Aslında Dostoyevski’ye ait olmayan ama sık sık onunla ilişkilendirilen bu sözün kime ait olduğu tartışmalı olsa da gayet doğru bir cümledir. Günümüz anlamındaki Rus edebiyatının Gogol’un paltosundan çıktığını söyleyebiliriz. Tolstoy, Dostoyevski, Puşkin, Gonçarov gibi bildiğimiz yazarlar onun peşinden gelen, onun açtığı yolda ilerleyen ve eserlerini onun gölgesinde yazan yazarlardır.
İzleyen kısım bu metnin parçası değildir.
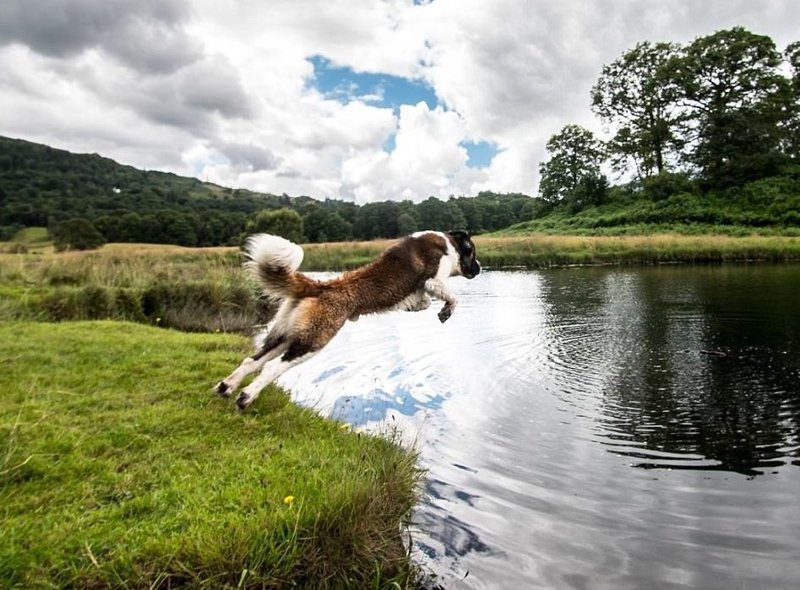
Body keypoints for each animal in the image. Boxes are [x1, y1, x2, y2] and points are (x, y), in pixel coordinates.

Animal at [216, 231, 482, 412]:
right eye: (473, 252)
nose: (479, 268)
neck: (448, 242)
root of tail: (321, 286)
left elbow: (423, 301)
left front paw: (426, 306)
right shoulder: (433, 279)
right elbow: (451, 295)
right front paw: (446, 310)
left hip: (288, 333)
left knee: (252, 360)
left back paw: (226, 387)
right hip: (315, 339)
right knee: (272, 367)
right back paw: (246, 396)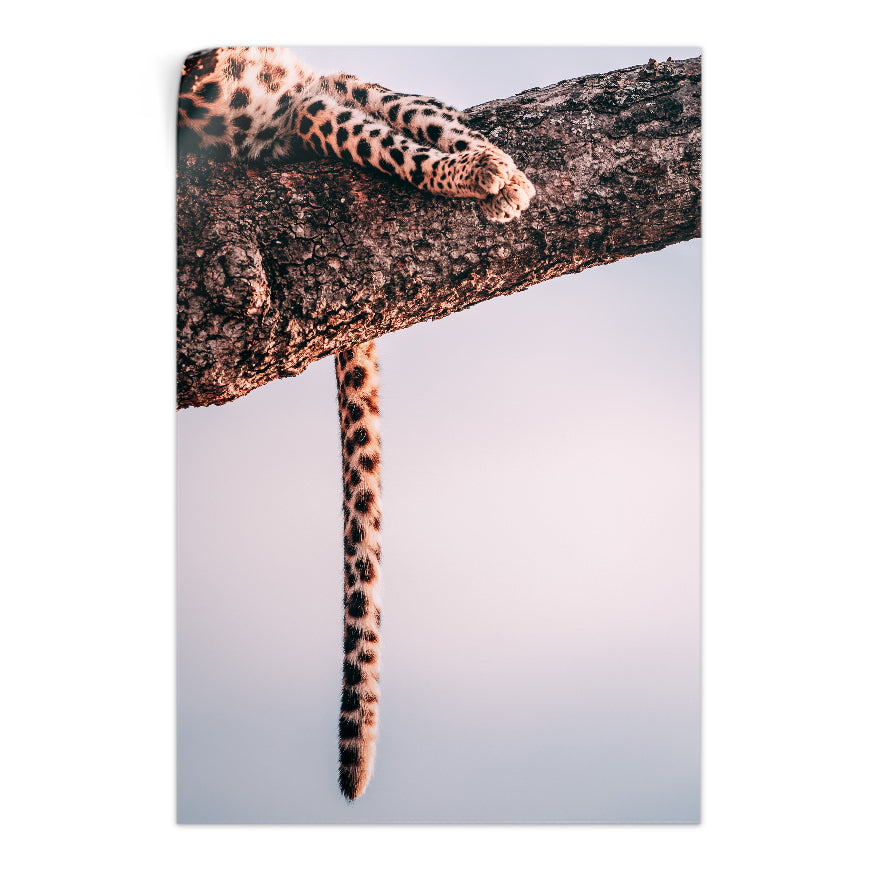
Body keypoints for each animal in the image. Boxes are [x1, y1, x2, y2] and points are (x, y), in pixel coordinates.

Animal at [178, 47, 535, 801]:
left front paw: (488, 160)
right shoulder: (283, 111)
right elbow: (377, 136)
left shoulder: (297, 89)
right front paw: (482, 174)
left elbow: (400, 113)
Daha ileriye gidersek esinlenen yazarların kümesini genişletebiliriz. Bir sabah uyandığında burnunu kaybeden adamın konu olarak anlatıldığı Burun öyküsü, Franz Kafka’nın Dönüşüm kitabını yazmadan evvel okuduğu kitaplardan biri olamaz mı sizce? Günümüzün hikâye anlatıcılarında bile izine rastlanabilecek olan Gogol’u okursanız, sevdiğiniz diğer yazarlara farklı bir gözle bakabilme şansı elde edersiniz.
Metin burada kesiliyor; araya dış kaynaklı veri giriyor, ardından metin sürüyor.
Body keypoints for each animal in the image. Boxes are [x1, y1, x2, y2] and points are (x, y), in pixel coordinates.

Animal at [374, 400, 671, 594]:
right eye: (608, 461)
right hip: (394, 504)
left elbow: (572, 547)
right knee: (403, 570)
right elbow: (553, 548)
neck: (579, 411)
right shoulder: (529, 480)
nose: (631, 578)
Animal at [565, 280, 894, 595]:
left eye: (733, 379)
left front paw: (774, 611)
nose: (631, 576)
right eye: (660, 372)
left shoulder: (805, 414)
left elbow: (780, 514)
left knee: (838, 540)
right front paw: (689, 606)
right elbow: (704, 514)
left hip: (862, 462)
2. Farklı Hikâye Anlatım Tarzları

Dönemi için sık rastlanmayacak birçok farklı anlatım tarzını Gogol’un kitaplarında bulabilirsiniz. Bir delinin ağzından anlatıldığı için güvenilmez bir anlatıcı olarak düz giden, anlatılanın tamı tamına doğru olmayan Bir Delinin Hatıra Defteri isimli öykü yazıldığı dönem için farklı değerlendirilebilir.
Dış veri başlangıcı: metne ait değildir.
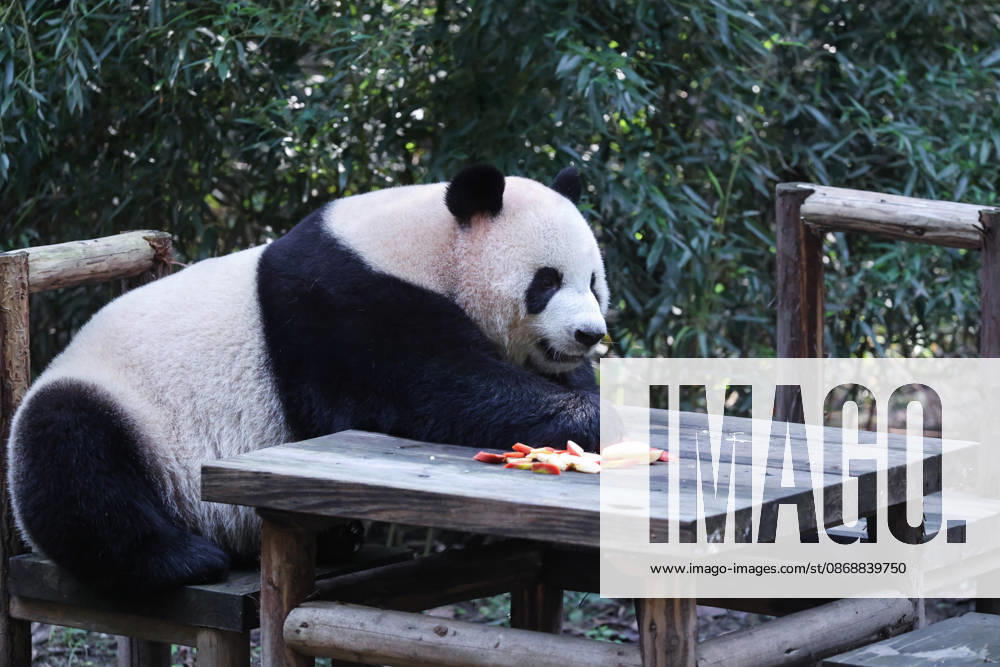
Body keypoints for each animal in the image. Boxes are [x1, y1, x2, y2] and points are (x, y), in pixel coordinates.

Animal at [6, 164, 610, 590]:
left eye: (593, 280)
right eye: (546, 281)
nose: (589, 334)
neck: (428, 246)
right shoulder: (343, 306)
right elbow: (436, 390)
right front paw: (596, 422)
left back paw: (339, 539)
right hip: (118, 411)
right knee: (75, 458)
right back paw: (184, 559)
Neva Bulvarı isimli öyküsünde hikâyenin bir meydan anlatısı ile başlamasından sonra iki karaktere odaklanması ama çizgisel, paralel bir anlatım yerine iki karakterin yaptıklarına sırayla bakmamız da öyküyü ilginç kılıyor. Tüm bunların yanında Palto, Fayton, Portre gibi öykülerle de sınırlarını zorlamış, yeni şeyler denemekten çekinmemiş bir yazar diyebiliriz Nikolai Gogol için.
3. Mekân ve Karakter Betimlemeleri

Bir önceki maddede bahsettiğimiz Neva Bulvarı öyküsü, mekan anlatımı konusunda ayrı bir seviyedir. Öykünün neredeyse yarısı boyunca anlatıcı Neva Bulvarı’nın her detayından bahseder. Gözünüzdeki bulvar imgesini tuğla tuğla inşa eder. Sabah saatinden başlayarak tüm gün boyunca bulvardan geçen insanları anlatır. İnsanların kıyafetlerinden sosyal sınıflarını anlamanızı sağlar, meydanın kozmopolit yapısını tüm açıklığıyla bizlere aktarır. Öykünün devamında yaşananlar ilginizi çekmeyecek olsa bile Neva Bulvarı öyküsüne şans vermelisiniz. Eğer daha gerginlik uyandırıcı, paranormal ögeler arayacak olursanız Viy öyküsünde yerel halk tarafından inanılan yaratığı öyküsüne nasıl konu ettiğini, genel hortlak anlatısına kıyasla nasıl farklı betimlendiğine şahit olabilirsiniz. Kısacası, sadece mekân değil karakter betimlemelerinde de ayrı bir seviyede olan Gogol’un yazdıklarında çaresizliği, korkuyu ya da endişeyi en saf ve etkileyici hallerinde bulabilirsiniz.
4.Kara Komediyi Barındırması

Devamında gelen Rus yazarlara kıyasla Gogol’un öyküleri komiktir. Bir karakterin hayatının nasıl kaydığını okuyor olmanıza rağmen sizi gülümsetebilir, ilk cümleden itibaren çizilen tüm karanlık havaya rağmen sizi güldürebilir. Burun öyküsünde burnunu kaybetmiş bir adamın yaşadığı korkuya, Palto adlı eserinde yeni bir palto alamayacak kadar kötü durumda olan bir adamın hikâyesiyle sizleri güldürebilir. Hikâyelerindeki bu başarılı güldürüsünün nedenine, günümüzdeki hikâyeler için kara komedi diyebileceğimiz, hiciv diyebileceğimiz ögeler diyebiliriz. Günümüz anlatılarında bu tarza sıklıkla rastlayabilirsiniz ama Gogol’un döneminde böyle hikâye anlatan biri yoktu. Hem anlatıcının dilinde hem de kurguda rastlayabileceğiniz bu güldürü unsurlarını, Gogol’u dönemin yazarlarından ayıran sebeplerden sayabiliriz.
5.Karakter Portreleri

Öykü türünü öykü yapanlardan biri, kısa zamanda ağır ve etkili hikâyeler anlatabilmektir. Gogol’un öyküleri için de bu söylenebilir. Sadece öykülerinde değil, Ölü Canlar adıyla bilinen romanında ve Müfettiş adıyla bilinen tiyatro oyununda da harika karakter portreleri çizer. Kendi hayatında karşılaşmış olması muhtemel devlet memuru tipi karakterler üzerinden yıllar boyu hatırlanacak, akıllardan çıkmayacak karakterler oluşturmuştur. Kimi zaman Akakiy Akakiyeviç gibi söylemesi komik isimleri yakıştırdığı karakterlerin kısa zamanda yaşadıkları karakter yolculuğu, hikâyenin karakterleri bir noktadan alıp öteki noktaya taşıyış biçimi okullarda ders olarak dahi okutulabilecek düzeydedir.
Hepimiz, Gogol’un paltosundan çıkmışız. Zor zamanımızda neden sığınmayalım?